◆ **Exercício proposto**
Reproduza fielmente, linha por linha, todos os itens abaixo, sem incluir as imagens na resposta.

◆ **Itens armazenados**

%%

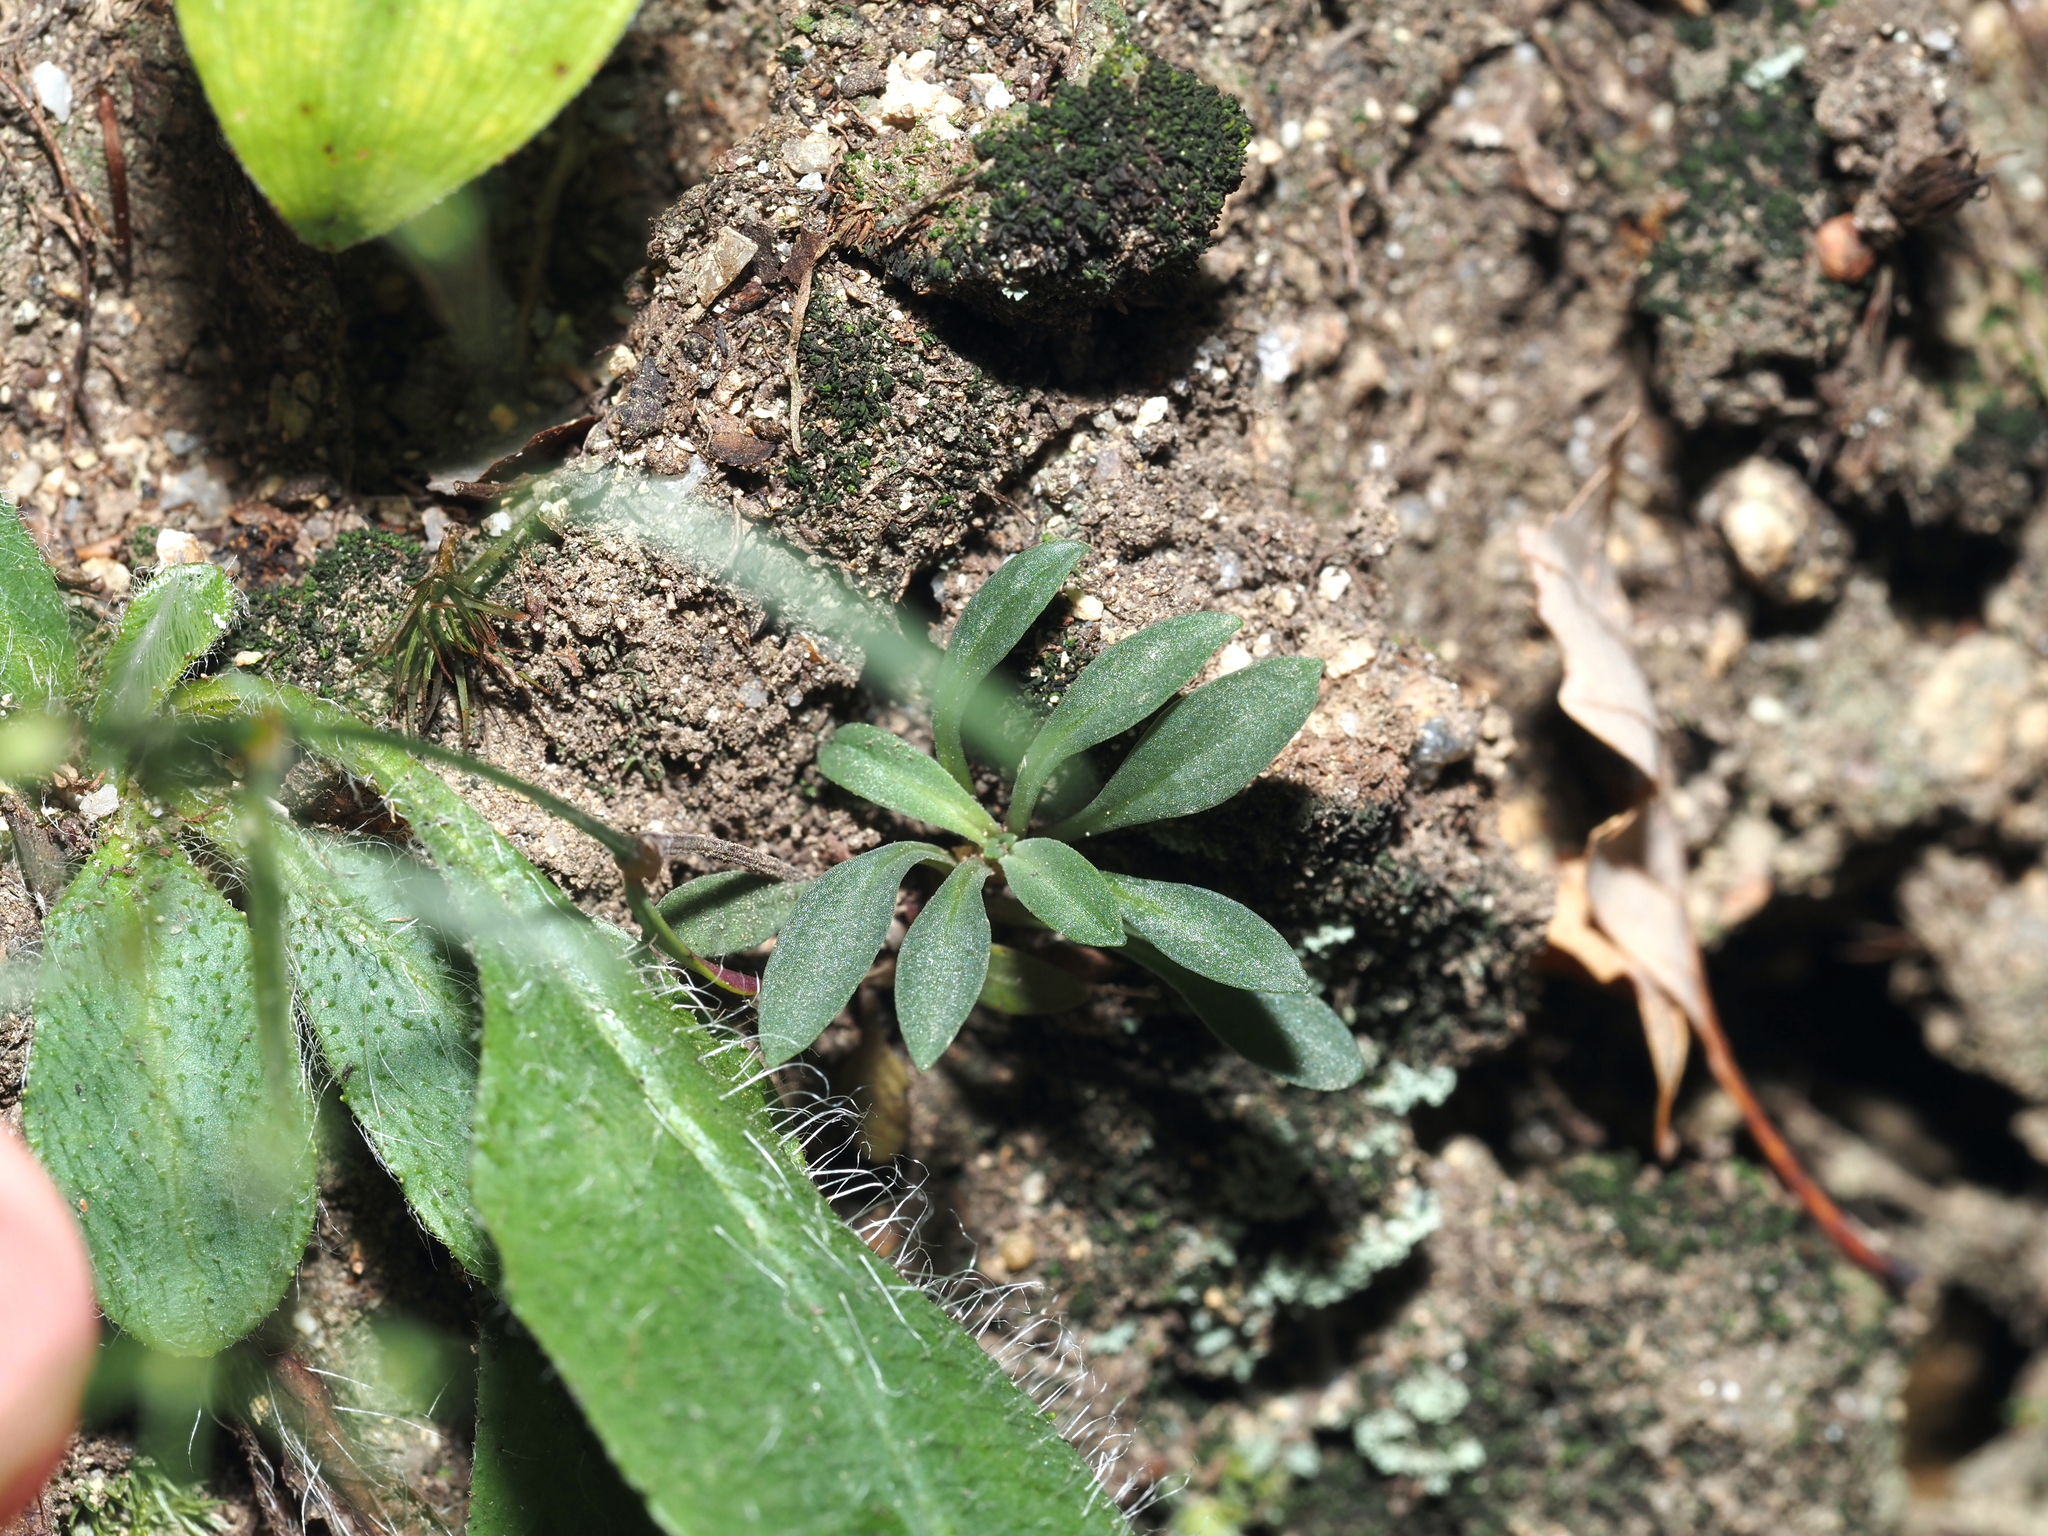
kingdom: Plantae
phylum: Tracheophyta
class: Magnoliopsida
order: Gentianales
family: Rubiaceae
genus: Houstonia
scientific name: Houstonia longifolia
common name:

%%

◆ **Resultado**
kingdom: Plantae
phylum: Tracheophyta
class: Magnoliopsida
order: Gentianales
family: Rubiaceae
genus: Houstonia
scientific name: Houstonia longifolia
common name:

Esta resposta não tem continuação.